### What is needed
This exercise calls for an exact transcription. Set down every record below.

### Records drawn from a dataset
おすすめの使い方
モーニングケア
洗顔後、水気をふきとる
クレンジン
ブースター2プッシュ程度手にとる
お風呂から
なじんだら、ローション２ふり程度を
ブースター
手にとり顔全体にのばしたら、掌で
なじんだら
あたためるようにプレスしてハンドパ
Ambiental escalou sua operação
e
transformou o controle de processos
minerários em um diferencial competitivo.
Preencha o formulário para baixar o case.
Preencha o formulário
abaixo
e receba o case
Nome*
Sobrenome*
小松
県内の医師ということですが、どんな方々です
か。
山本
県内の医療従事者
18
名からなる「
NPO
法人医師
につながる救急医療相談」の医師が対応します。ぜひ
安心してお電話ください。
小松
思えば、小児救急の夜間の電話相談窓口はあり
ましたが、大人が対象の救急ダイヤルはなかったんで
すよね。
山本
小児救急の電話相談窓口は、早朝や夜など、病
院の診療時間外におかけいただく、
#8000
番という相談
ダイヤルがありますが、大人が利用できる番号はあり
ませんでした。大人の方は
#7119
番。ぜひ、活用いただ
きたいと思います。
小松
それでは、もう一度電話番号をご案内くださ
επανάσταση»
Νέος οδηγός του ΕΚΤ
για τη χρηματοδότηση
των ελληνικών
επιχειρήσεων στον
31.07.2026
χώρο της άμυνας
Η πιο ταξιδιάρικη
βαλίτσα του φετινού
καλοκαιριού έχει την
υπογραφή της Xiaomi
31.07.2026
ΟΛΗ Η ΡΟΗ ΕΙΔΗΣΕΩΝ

### Completed exercise
おすすめの使い方
モーニングケア
洗顔後、水気をふきとる
クレンジン
ブースター2プッシュ程度手にとる
お風呂から
なじんだら、ローション２ふり程度を
ブースター
手にとり顔全体にのばしたら、掌で
なじんだら
あたためるようにプレスしてハンドパ
Ambiental escalou sua operação
e
transformou o controle de processos
minerários em um diferencial competitivo.
Preencha o formulário para baixar o case.
Preencha o formulário
abaixo
e receba o case
Nome*
Sobrenome*
小松
県内の医師ということですが、どんな方々です
か。
山本
県内の医療従事者
18
名からなる「
NPO
法人医師
につながる救急医療相談」の医師が対応します。ぜひ
安心してお電話ください。
小松
思えば、小児救急の夜間の電話相談窓口はあり
ましたが、大人が対象の救急ダイヤルはなかったんで
すよね。
山本
小児救急の電話相談窓口は、早朝や夜など、病
院の診療時間外におかけいただく、
#8000
番という相談
ダイヤルがありますが、大人が利用できる番号はあり
ませんでした。大人の方は
#7119
番。ぜひ、活用いただ
きたいと思います。
小松
それでは、もう一度電話番号をご案内くださ
επανάσταση»
Νέος οδηγός του ΕΚΤ
για τη χρηματοδότηση
των ελληνικών
επιχειρήσεων στον
31.07.2026
χώρο της άμυνας
Η πιο ταξιδιάρικη
βαλίτσα του φετινού
καλοκαιριού έχει την
υπογραφή της Xiaomi
31.07.2026
ΟΛΗ Η ΡΟΗ ΕΙΔΗΣΕΩΝ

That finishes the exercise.